* **Tasks to complete**
• a. Please list the usernames of everyone who posted in the Holt engine thread, naming each one only once.
• b. Decide whether each statement agrees with the Holt engine thread, answering yes or no and quoting the words that settle it: (i) The governor was adjusted to activate at about 1500 rpm. (ii) gbritnell built the flywheels from scratch. (iii) The radiator was made shorter than the Jerry Howell design.

* **Extract provided**

◇ ◇ ◇

# Scratch built Holt 75 engine



## gbritnell

About a year and a half ago I started building a scratch Holt engine. The reason for this project is because I ordered a set of drawings from Coles to see what was involved. After going over the drawings I saw how hard it was going to be to machine the crankcase the way it was designed so I redesigned it to be split along the bearing centerline allowing for a more accurate build and better access to the main bearings. After I started on the crankcase I decided to scratch the whole thing, except for the manifolds and flywheels. Come on now, I'm not that much of a masochist!! Anyway, I have just finished the engine. Hopefully this week I'll get it started and work out all of the initial bugs, leaks, adjustments etc. I will post 2 pictures of it and include the link to my Photobucket account where you can see most of the entire build from start to finish. For those of you not familiar with Photobucket just go to the index on the left side and pick out the album you would like to see.
gbritnell
http://smg.photobucket.com/albums/v43/gbritnell/


----------



## ksouers

Wow! Beautiful example of craftsmanship, gbritnell. And dedication.

Hope it runs as well as it looks.

Of course you will have to post the obligatory video of it running...


----------



## Mcgyver

that looks great - wonderful work. 

that is a very interesting looking engine - a governer on the camshaft?? how does that work? 

I bet there are many parts of this engine where a detailed build explanation would be of great interest - one i'd like to learn more about is the radiator and the embossed emblem - very impressive!


----------



## rangerssteamtoys

A great engine. I have the coles power models catalog and love staring at the pics.


----------



## bretk

Wow,Nice engine!

I too am interested in the governor design, do you have any additional info you can post?

-Bret


----------



## chuck foster

i have been watching this build on another website and it is truly amazing to see what this man can do :bow: :bow: 

i had the castings for the holt but i didn't like them at all so i got rid of them ...but never thought of building it from scratch 

you stated "Hopefully this week I'll get it started and work out all of the initial bugs, leaks, adjustments etc."
like this engine will have any of those problems!!!!  

chuck


----------



## gbritnell

Thank you gentlemen for your kind remarks. To answer a couple of your questions, the governor is the typical flyball type that in fact runs on the end of the camshaft. When I was making the parts I made the loading spring as per the drawing but when I got the engine to the point that I was spinning it over in the lathe to run in the parts I found that the print spring was way too strong so I progressively reduced the wire size till I got it to activate about 1500 rpm's. Upon movement of the governor it moves the linkage back to the carburetor. I have scratched 2 light lines on the throttle barrel to reference closed and wide open. I have it set somewhere in the middle for now but am sure it will need fine tuning as the engine starts to run. The radiator is based on the Jerry Howell design. I narrowed it and made it an inch longer to more fit this particular engine. As far as the Holt logo on the front of the tank I did that with the poor man's CNC. I'll explain. I drew the logo up in AutoCad and figured out what size cutter I was going to use and then offset the dimensions by the radius of the cutter. I then made a datum dimensioned drawing so I could step off the points to create the logo. After machining all the straight lines I turned my vise to the proper angle to get the remaining angular edges and cut them from the points I had already machined. I then took the tank and with my Magnavisor and Dremel and small files I cleaned everthing up. If someone would like the point drawing to replicate it please let me know and I'll send it to you.

◇ ◇ ◇

* **Listed entries**
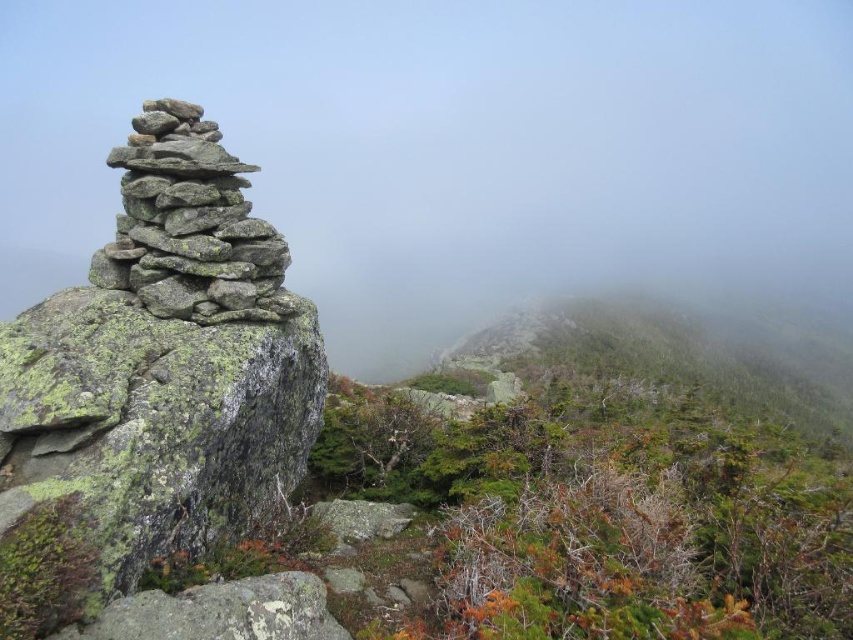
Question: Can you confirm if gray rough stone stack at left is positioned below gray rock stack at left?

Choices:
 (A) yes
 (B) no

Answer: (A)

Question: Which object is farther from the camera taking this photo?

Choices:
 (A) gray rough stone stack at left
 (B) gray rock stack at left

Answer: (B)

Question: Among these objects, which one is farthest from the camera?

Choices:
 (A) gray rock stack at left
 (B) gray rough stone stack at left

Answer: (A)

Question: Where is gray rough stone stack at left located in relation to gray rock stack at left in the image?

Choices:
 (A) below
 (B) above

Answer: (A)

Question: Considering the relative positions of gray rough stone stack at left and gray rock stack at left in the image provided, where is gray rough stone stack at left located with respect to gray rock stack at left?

◇ ◇ ◇

* **Solved tasks**
• a. gbritnell, ksouers, Mcgyver, rangerssteamtoys, bretk, chuck foster

• b.
(i) Yes: "I progressively reduced the wire size till I got it to activate about 1500 rpm's."
(ii) No: "I decided to scratch the whole thing, except for the manifolds and flywheels."
(iii) No: "I narrowed it and made it an inch longer to more fit this particular engine."